Nach Berichten über ein möglicherweise erhöhtes Thrombose-Risiko durch den AstraZeneca-Impfstoff setzte die Bundesregierung gestern die Impfung mit dem Präparat aus. Doch zugleich hält sie an der Öffnung von Schulen, Kitas und Geschäften fest – während die dritte Welle laut RKI an Fahrt aufnimmt.

Seit vergangener Woche haben mehrere Staaten international die Verimpfung des von AstraZeneca entwickelten Covid-19-Impfstoffs ausgesetzt, nachdem Hinweise auf ein möglicherweise erhöhtes Thromboserisiko eingegangen waren. Darunter Dänemark, Island, Norwegen, Spanien, Italien, die Niederlande, Frankreich – und gestern auch Deutschland.

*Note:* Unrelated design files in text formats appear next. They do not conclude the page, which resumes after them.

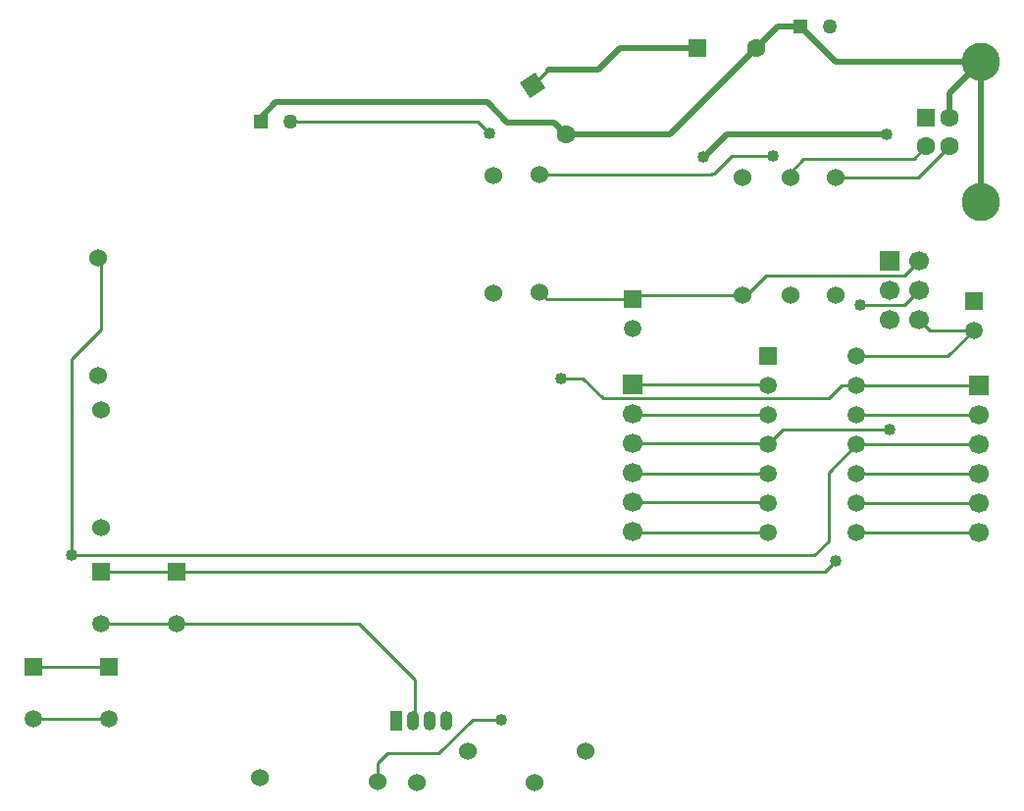
<source format=gbr>
G04 DipTrace 3.3.1.2*
G04 Bottom.gbr*
%MOIN*%
G04 #@! TF.FileFunction,Copper,L2,Bot*
G04 #@! TF.Part,Single*
%AMOUTLINE0*
4,1,4,
-0.008483,-0.043727,
-0.043727,0.008483,
0.008483,0.043727,
0.043727,-0.008483,
-0.008483,-0.043727,
0*%
G04 #@! TA.AperFunction,Conductor*
%ADD13C,0.01*%
%ADD14C,0.02*%
G04 #@! TA.AperFunction,ComponentPad*
%ADD17C,0.062992*%
%ADD18R,0.062992X0.062992*%
%ADD19C,0.05*%
%ADD20R,0.05X0.05*%
%ADD21O,0.041339X0.066929*%
%ADD22R,0.041339X0.066929*%
%ADD23R,0.059055X0.059055*%
%ADD24C,0.059055*%
%ADD25R,0.066929X0.066929*%
%ADD26C,0.066929*%
%ADD27C,0.062992*%
%ADD28C,0.129921*%
%ADD29C,0.06*%
%ADD30C,0.06*%
%ADD32C,0.059055*%
G04 #@! TA.AperFunction,ViaPad*
%ADD36C,0.04*%
G04 #@! TA.AperFunction,ComponentPad*
%ADD90OUTLINE0*%
%FSLAX26Y26*%
G04*
G70*
G90*
G75*
G01*
G04 Bottom*
%LPD*%
X2582381Y1806908D2*
D13*
X3038677D1*
X3043559Y1802026D1*
Y1702026D2*
X2587262D1*
X2582381Y1706908D1*
Y1606908D2*
X3038677D1*
X3043559Y1602026D1*
X3456005Y1652052D2*
X3093585D1*
X3043559Y1602026D1*
Y1502026D2*
X2587262D1*
X2582381Y1506908D1*
Y1406908D2*
X3038677D1*
X3043559Y1402026D1*
Y1302026D2*
X2587262D1*
X2582381Y1306908D1*
X3556005Y2127013D2*
Y2127003D1*
X3506010Y2077008D1*
X3356026D1*
X3759280Y1304381D2*
X3345913D1*
X3343559Y1302026D1*
X3759280Y1704381D2*
X3345913D1*
X3343559Y1702026D1*
X778230Y1170126D2*
X1034135D1*
X3238039D1*
X3273562Y1205648D1*
X3759280Y1604381D2*
X3345913D1*
X3343559Y1602026D1*
X546215Y846797D2*
X802121D1*
X678201Y1225524D2*
Y1893374D1*
X776459Y1991633D1*
Y2227648D1*
X768646Y2235462D1*
X678201Y1225524D2*
X3201892D1*
X3248820Y1272451D1*
Y1507287D1*
X3343559Y1602026D1*
Y1402026D2*
X3756925D1*
X3759280Y1404381D1*
X3343559Y1802026D2*
X3756925D1*
X3759280Y1804381D1*
X3343559Y1802026D2*
X3293833D1*
X3250098Y1758291D1*
X2482373D1*
X2412621Y1828043D1*
X2339433D1*
X802121Y669631D2*
X546215D1*
X778230Y992961D2*
X1034135D1*
X1653982D1*
X1845043Y801899D1*
Y670102D1*
X1837348Y662407D1*
X2583402Y2095776D2*
X2294205D1*
X2268697Y2121283D1*
X2958630Y2110008D2*
X2597634D1*
X2583402Y2095776D1*
X2802664Y2948499D2*
D14*
X2539134D1*
X2466084Y2875449D1*
X2297054D1*
D13*
X2243938Y2822332D1*
X2958630Y2110008D2*
X2970320D1*
X3037310Y2176997D1*
X3505990D1*
X3556005Y2227013D1*
X3343559Y1902026D2*
X3654560D1*
X3742146Y1989612D1*
X3766891Y2901976D2*
D14*
Y2427961D1*
X3660198Y2714181D2*
Y2795283D1*
X3766891Y2901976D1*
X3274843D1*
X3154762Y3022056D1*
X3076222D1*
X3002664Y2948499D1*
X2355836Y2656566D2*
X2710731D1*
X3002664Y2948499D1*
X1319734Y2698675D2*
Y2714177D1*
X1370528Y2764971D1*
X2089705D1*
X2158329Y2696346D1*
X2316055D1*
X2355836Y2656566D1*
X3742146Y1989612D2*
D13*
X3593407D1*
X3556005Y2027013D1*
X2268697Y2521283D2*
X2851963D1*
X2854165Y2523486D1*
X2858853D1*
X2920163Y2584795D1*
X3061731D1*
X1419734Y2698675D2*
X2055617D1*
X2095894Y2658398D1*
X3118954Y2511514D2*
X3103105D1*
X3165428Y2573837D1*
X3539539D1*
X3581458Y2615756D1*
X3273685Y2510887D2*
X3555329D1*
X3660198Y2615756D1*
X2823121Y2579235D2*
D14*
X2827769D1*
X2905303Y2656769D1*
X3447551D1*
X3343559Y1502026D2*
D13*
X3756925D1*
X3759280Y1504381D1*
X2135516Y667706D2*
X2040465D1*
X1924927Y552168D1*
X1749945D1*
X1718525Y520748D1*
Y457793D1*
D36*
X3456005Y1652052D3*
X3356026Y2077008D3*
X3273562Y1205648D3*
X678201Y1225524D3*
D3*
X2339433Y1828043D3*
X3061731Y2584795D3*
X2095894Y2658398D3*
X2823121Y2579235D3*
X3447551Y2656769D3*
X2135516Y667706D3*
D17*
X2355836Y2656566D3*
D90*
X2243938Y2822332D3*
D17*
X3002664Y2948499D3*
D18*
X2802664D3*
D19*
X3254762Y3022056D3*
D20*
X3154762D3*
D19*
X1419734Y2698675D3*
D20*
X1319734D3*
D21*
X1949848Y662407D3*
X1837348D3*
D22*
X1781098D3*
D21*
X1893598D3*
D23*
X2583402Y2095776D3*
D24*
Y1995776D3*
D23*
X3742146Y2089612D3*
D24*
Y1989612D3*
D25*
X3759280Y1804381D3*
D26*
Y1704381D3*
Y1604381D3*
Y1504381D3*
Y1404381D3*
Y1304381D3*
D25*
X2582381Y1806908D3*
D26*
Y1706908D3*
Y1606908D3*
Y1506908D3*
Y1406908D3*
Y1306908D3*
D18*
X3581458Y2714181D3*
D27*
Y2615756D3*
X3660198D3*
Y2714181D3*
D28*
X3766891Y2427961D3*
Y2901976D3*
D25*
X3456005Y2227013D3*
D26*
X3556005D3*
X3456005Y2127013D3*
X3556005D3*
X3456005Y2027013D3*
X3556005D3*
D29*
X2268697Y2121283D3*
D30*
Y2521283D3*
D29*
X2111915Y2116972D3*
D30*
Y2516972D3*
D29*
X768646Y2235462D3*
D30*
Y1835462D3*
D29*
X776289Y1720699D3*
D30*
Y1320699D3*
D29*
X2958630Y2110008D3*
D30*
Y2510008D3*
D29*
X3118954Y2511514D3*
D30*
Y2111514D3*
D29*
X3273685Y2510887D3*
D30*
Y2110887D3*
D29*
X2024916Y558417D3*
D30*
X2424916D3*
D29*
X1849934Y452178D3*
D30*
X2249934D3*
D29*
X1318740Y470927D3*
D30*
X1718525Y457793D3*
D23*
X778230Y1170126D3*
D32*
Y992961D3*
X1034135D3*
D23*
Y1170126D3*
X546215Y846797D3*
D32*
Y669631D3*
X802121D3*
D23*
Y846797D3*
X3043559Y1902026D3*
D24*
Y1802026D3*
Y1702026D3*
Y1602026D3*
Y1502026D3*
Y1402026D3*
Y1302026D3*
X3343559D3*
Y1402026D3*
Y1502026D3*
Y1602026D3*
Y1702026D3*
Y1802026D3*
Y1902026D3*
M02*

</source>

Mit der Ankündigung durch Bundesgesundheitsminister Jens Spahn folgte die Bundesregierung der Empfehlung des für Impfstoffe zuständigen Paul-Ehrlich-Instituts (PEI). Dieses hatte eine „auffällige Häufung“ von „sehr seltenen Hirnvenenthrombosen“ in einem zeitlichen Zusammenhang zur Verabreichung des AstraZeneca-Impfstoffs gesehen. Jedoch wurde bisher in keinem der Länder eine ursächliche Beziehung zur Impfung nachgewiesen. Entsprechend hält die Europäische Arzneimittelbehörde EMA, der insgesamt 30 Fälle von Blutgerinnungsstörungen bei einer Gesamtzahl von ca. fünf Millionen Geimpften gemeldet worden waren, ihre Empfehlung für den AstraZeneca-Impfstoff bisher aufrecht, ebenso die WHO. Noch vergangene Woche war auch das PEI derselben Meinung: „Es gibt derzeit keinen Hinweis, dass die Impfung diese Erkrankungen verursacht hat.“ Und diese Anzahl der Fälle sei „nicht höher als die Zahl der thromboembolischen Ereignisse, die statistisch zufällig in der Bevölkerung auch ohne Impfung vorkommen würden“.

Die Entscheidung der Bundesregierung stieß auf viel Kritik, wie der Deutschlandfunk-Wissenschaftsredakteur Volkart Wildermuth erklärte: „Während der mögliche und sehr seltene Zusammenhang von Thrombosen mit der Verimpfung von AstraZeneca untersucht wird, stecken sich mehr Menschen an, entwickeln einige von ihnen COVID-19. Und dabei, das ist wirklich gut kommentiert, kommt es häufig zu Thrombosen. So wird gerade der Wunsch, Risiken zu vermeiden, selbst zur Gefahr.“

Die Regierung spielt mit unserer Gesundheit – und öffnet im Interesse der Konzerne

Wir wollen an dieser Stelle keine wissenschaftliche Einschätzung über die Nebenwirkungen des AstraZeneca-Impfstoffs wagen. In jedem Fall ist eines klar: Die bisherige – eh schon katastrophale – Impfstrategie der Bundesregierung löst sich immer mehr in Luft auf. Und während die Bundesregierung bezüglich des Impfstoffs „auf Nummer sicher“ gehen will, hält sie an der Öffnung von Schulen, Kitas und Geschäften fest. Wie „sicher“ ist die weitere Öffnung, wenn die Impfstoffe ausbleiben?

Doch damit nicht genug: Laut dem Robert-Koch-Institut (RKI), welches die Corona-Zahlen überwacht, hat die dritte Welle der Pandemie längst begonnen. Der RKI-Epidemiologe Dirk Brockmann sagte im ARD-Morgenmagazin, die Ausbreitung des Virus habe im Vergleich zur Vorwoche um 20 Prozent zugenommen. Auch die Sieben-Tage-Inzidenz liegt wieder bei 82,9, während sie vor vier Wochen noch bei 59 gelegen hatte.